Stricter monetary policy in response to inflation has historically negatively impacted fixed-income securities. As we are seeing today, bond prices tend drop when the Fed raises interest rates. As a result, the correlation between stocks and bonds becomes strongest during long periods of high inflation, meaning bonds can also lose their diversification characteristics. This can amplify volatility, particularly for investors that rely on a “60/40” portfolio.

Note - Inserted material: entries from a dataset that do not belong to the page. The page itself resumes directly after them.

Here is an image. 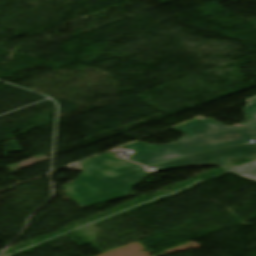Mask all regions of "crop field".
I'll use <instances>...</instances> for the list:
<instances>
[{"label":"crop field","instance_id":"1","mask_svg":"<svg viewBox=\"0 0 256 256\" xmlns=\"http://www.w3.org/2000/svg\"><path fill=\"white\" fill-rule=\"evenodd\" d=\"M249 105L244 107L247 127H225L213 120H194L175 127L187 137L168 145H153L137 142L123 146L134 153L128 160L149 166L207 150L256 142V98L249 100Z\"/></svg>","mask_w":256,"mask_h":256},{"label":"crop field","instance_id":"2","mask_svg":"<svg viewBox=\"0 0 256 256\" xmlns=\"http://www.w3.org/2000/svg\"><path fill=\"white\" fill-rule=\"evenodd\" d=\"M80 165L87 171L63 188L82 208L132 195L130 188L148 176L145 167L124 159L115 160L106 154Z\"/></svg>","mask_w":256,"mask_h":256},{"label":"crop field","instance_id":"3","mask_svg":"<svg viewBox=\"0 0 256 256\" xmlns=\"http://www.w3.org/2000/svg\"><path fill=\"white\" fill-rule=\"evenodd\" d=\"M248 157H256V144L226 147L216 151L155 166L154 168L157 171H167L181 167L209 166L219 164L223 169H230L233 168V166L228 161L229 158Z\"/></svg>","mask_w":256,"mask_h":256},{"label":"crop field","instance_id":"4","mask_svg":"<svg viewBox=\"0 0 256 256\" xmlns=\"http://www.w3.org/2000/svg\"><path fill=\"white\" fill-rule=\"evenodd\" d=\"M230 172L256 181V162L248 164L244 167L236 168Z\"/></svg>","mask_w":256,"mask_h":256},{"label":"crop field","instance_id":"5","mask_svg":"<svg viewBox=\"0 0 256 256\" xmlns=\"http://www.w3.org/2000/svg\"><path fill=\"white\" fill-rule=\"evenodd\" d=\"M252 21L256 22V19H254V20H252Z\"/></svg>","mask_w":256,"mask_h":256}]
</instances>
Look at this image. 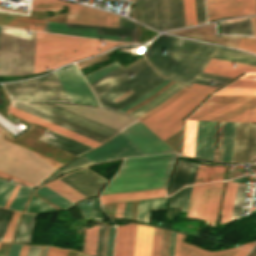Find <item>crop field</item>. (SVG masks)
<instances>
[{
    "label": "crop field",
    "instance_id": "8a807250",
    "mask_svg": "<svg viewBox=\"0 0 256 256\" xmlns=\"http://www.w3.org/2000/svg\"><path fill=\"white\" fill-rule=\"evenodd\" d=\"M211 58L256 66V57L250 54L171 36L157 46L147 61L160 75L188 87L192 82L218 87L227 80L199 75Z\"/></svg>",
    "mask_w": 256,
    "mask_h": 256
},
{
    "label": "crop field",
    "instance_id": "ac0d7876",
    "mask_svg": "<svg viewBox=\"0 0 256 256\" xmlns=\"http://www.w3.org/2000/svg\"><path fill=\"white\" fill-rule=\"evenodd\" d=\"M117 45L128 44L37 32L34 73L101 53Z\"/></svg>",
    "mask_w": 256,
    "mask_h": 256
},
{
    "label": "crop field",
    "instance_id": "34b2d1b8",
    "mask_svg": "<svg viewBox=\"0 0 256 256\" xmlns=\"http://www.w3.org/2000/svg\"><path fill=\"white\" fill-rule=\"evenodd\" d=\"M175 153L126 159L101 195L166 187Z\"/></svg>",
    "mask_w": 256,
    "mask_h": 256
},
{
    "label": "crop field",
    "instance_id": "412701ff",
    "mask_svg": "<svg viewBox=\"0 0 256 256\" xmlns=\"http://www.w3.org/2000/svg\"><path fill=\"white\" fill-rule=\"evenodd\" d=\"M35 38L36 32L0 26V75L33 73Z\"/></svg>",
    "mask_w": 256,
    "mask_h": 256
},
{
    "label": "crop field",
    "instance_id": "f4fd0767",
    "mask_svg": "<svg viewBox=\"0 0 256 256\" xmlns=\"http://www.w3.org/2000/svg\"><path fill=\"white\" fill-rule=\"evenodd\" d=\"M214 89L215 87L193 83L169 105L141 121L163 140L181 130L182 119Z\"/></svg>",
    "mask_w": 256,
    "mask_h": 256
},
{
    "label": "crop field",
    "instance_id": "dd49c442",
    "mask_svg": "<svg viewBox=\"0 0 256 256\" xmlns=\"http://www.w3.org/2000/svg\"><path fill=\"white\" fill-rule=\"evenodd\" d=\"M59 166L3 140L0 133V170L37 185Z\"/></svg>",
    "mask_w": 256,
    "mask_h": 256
},
{
    "label": "crop field",
    "instance_id": "e52e79f7",
    "mask_svg": "<svg viewBox=\"0 0 256 256\" xmlns=\"http://www.w3.org/2000/svg\"><path fill=\"white\" fill-rule=\"evenodd\" d=\"M166 78L160 76L149 64L140 70L132 78L126 80L120 85L114 87L108 92L97 97L100 105L112 109L119 110L134 100L140 98L146 93L150 92L160 83H162ZM132 91L133 93L127 97L121 99L118 102H113L112 100L121 96L122 94Z\"/></svg>",
    "mask_w": 256,
    "mask_h": 256
},
{
    "label": "crop field",
    "instance_id": "d8731c3e",
    "mask_svg": "<svg viewBox=\"0 0 256 256\" xmlns=\"http://www.w3.org/2000/svg\"><path fill=\"white\" fill-rule=\"evenodd\" d=\"M142 8L144 24L154 29L185 26L183 0H142Z\"/></svg>",
    "mask_w": 256,
    "mask_h": 256
},
{
    "label": "crop field",
    "instance_id": "5a996713",
    "mask_svg": "<svg viewBox=\"0 0 256 256\" xmlns=\"http://www.w3.org/2000/svg\"><path fill=\"white\" fill-rule=\"evenodd\" d=\"M64 5L69 11L67 23L117 27L118 16L116 15L59 0H32L31 10L57 11L63 9Z\"/></svg>",
    "mask_w": 256,
    "mask_h": 256
},
{
    "label": "crop field",
    "instance_id": "3316defc",
    "mask_svg": "<svg viewBox=\"0 0 256 256\" xmlns=\"http://www.w3.org/2000/svg\"><path fill=\"white\" fill-rule=\"evenodd\" d=\"M222 184L215 182L193 186L186 218L206 220V225L211 218L210 226H213Z\"/></svg>",
    "mask_w": 256,
    "mask_h": 256
},
{
    "label": "crop field",
    "instance_id": "28ad6ade",
    "mask_svg": "<svg viewBox=\"0 0 256 256\" xmlns=\"http://www.w3.org/2000/svg\"><path fill=\"white\" fill-rule=\"evenodd\" d=\"M187 119L256 122V105L203 104Z\"/></svg>",
    "mask_w": 256,
    "mask_h": 256
},
{
    "label": "crop field",
    "instance_id": "d1516ede",
    "mask_svg": "<svg viewBox=\"0 0 256 256\" xmlns=\"http://www.w3.org/2000/svg\"><path fill=\"white\" fill-rule=\"evenodd\" d=\"M64 25L65 24L46 22L43 31L79 35V36H86V37H93V38H101V39H108V40H114V41H125V42H131V38H126V37H132V42H135L136 30H132V29L76 25V24L65 25L70 27L98 29V32H97V30L70 28V27H64ZM96 32L97 34H102V35H114V36H126V37L102 36V35H96Z\"/></svg>",
    "mask_w": 256,
    "mask_h": 256
},
{
    "label": "crop field",
    "instance_id": "22f410ed",
    "mask_svg": "<svg viewBox=\"0 0 256 256\" xmlns=\"http://www.w3.org/2000/svg\"><path fill=\"white\" fill-rule=\"evenodd\" d=\"M72 103L99 106L76 66L71 64L55 71Z\"/></svg>",
    "mask_w": 256,
    "mask_h": 256
},
{
    "label": "crop field",
    "instance_id": "cbeb9de0",
    "mask_svg": "<svg viewBox=\"0 0 256 256\" xmlns=\"http://www.w3.org/2000/svg\"><path fill=\"white\" fill-rule=\"evenodd\" d=\"M146 155L121 133L84 156L93 164L131 156Z\"/></svg>",
    "mask_w": 256,
    "mask_h": 256
},
{
    "label": "crop field",
    "instance_id": "5142ce71",
    "mask_svg": "<svg viewBox=\"0 0 256 256\" xmlns=\"http://www.w3.org/2000/svg\"><path fill=\"white\" fill-rule=\"evenodd\" d=\"M55 105L65 108L69 111H72L76 114L84 116L93 121H96L107 127L115 129L119 132L123 131L128 126L137 122V120L129 116H126L124 114H121L112 110L99 109V108H93V107H87V106H81V105H65V104H55Z\"/></svg>",
    "mask_w": 256,
    "mask_h": 256
},
{
    "label": "crop field",
    "instance_id": "d9b57169",
    "mask_svg": "<svg viewBox=\"0 0 256 256\" xmlns=\"http://www.w3.org/2000/svg\"><path fill=\"white\" fill-rule=\"evenodd\" d=\"M239 2V4H237ZM208 22L256 13V0H206Z\"/></svg>",
    "mask_w": 256,
    "mask_h": 256
},
{
    "label": "crop field",
    "instance_id": "733c2abd",
    "mask_svg": "<svg viewBox=\"0 0 256 256\" xmlns=\"http://www.w3.org/2000/svg\"><path fill=\"white\" fill-rule=\"evenodd\" d=\"M256 155V125L236 123L232 162H250Z\"/></svg>",
    "mask_w": 256,
    "mask_h": 256
},
{
    "label": "crop field",
    "instance_id": "4a817a6b",
    "mask_svg": "<svg viewBox=\"0 0 256 256\" xmlns=\"http://www.w3.org/2000/svg\"><path fill=\"white\" fill-rule=\"evenodd\" d=\"M121 133L147 155L173 152L139 122Z\"/></svg>",
    "mask_w": 256,
    "mask_h": 256
},
{
    "label": "crop field",
    "instance_id": "bc2a9ffb",
    "mask_svg": "<svg viewBox=\"0 0 256 256\" xmlns=\"http://www.w3.org/2000/svg\"><path fill=\"white\" fill-rule=\"evenodd\" d=\"M27 105H30L32 107H35L39 110H42L46 113H49L51 115H54L58 118H61L63 120H66L70 123H73L77 126H80L82 128H85L89 131H92L96 134H99L101 136H104L108 139L112 138L114 135L118 134L119 132L117 131H114L110 128H107L105 126H102L98 123H95L93 121H90L86 118H83L81 116H78L76 114H73L69 111H66L64 109H61L57 106H54L52 104H28V103H25ZM63 111V112H62Z\"/></svg>",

Related: 4 Ways to Protect Your Business From Inflation

Real estate

Historically, inflation and housing prices tend to move in the same direction, making real estate a popular hedge against inflation. Investors who rent out their rental properties can also benefit from inflation, since higher home prices often translate into higher rent. However, higher interest rates often cause investors to demand higher cap rates, which can negatively impact commercial real estate valuations. Commercial real estate could also be locked into long-term agreements that aren’t adjustable for inflation or rate changes.

Cryptocurrency

While the track record for digital currency isn’t long, it was recently found that cryptocurrency does not seem to be as strong of an inflation hedge as was originally predicted. From mid-April to mid-July, cryptocurrency was found to have a 95% negative correlation to 10-year U.S. inflation-indexed bonds. Not only does cryptocurrency move opposite of inflation, but it has also recently failed to preserve asset value, with Bitcoin’s recent peak drawdown reaching a loss of almost 72%.

Farmland

The long-term appreciation of farmland is driven by two major trends: growing food demand and land scarcity. Quality farmland is becoming increasingly scarce worldwide; the United States lost 1.3 million acres in 2021 alone. At the same time, the global population is expected to hit eight billion people later this year while topping more than nine billion by 2050. To meet the expected global demand, farmers will need to double the amount of food over the next 50 years — all while using less land. Farmland investors can also reap the benefits of farmland operations’ annual cash yield. Farmland returns should also increase with rising commodity prices. Farmland has historically been well-positioned to generate income and protect asset value, especially during inflation. In a 50-year study of farmland returns (1970 to 2019), annual farmland returns were more than 2.5 times higher than the average yearly CPI rate.

Related: Inflation Is a Different Beast for Entrepreneurs. Here are some ways to protect yourself.

Despite falling prices in August 2022, many predict inflation will hover around 8% through the rest of the year. While inflationary fears continue to run high, both domestically and overseas, an opportunity also abounds for investors — through both traditional and alternative options.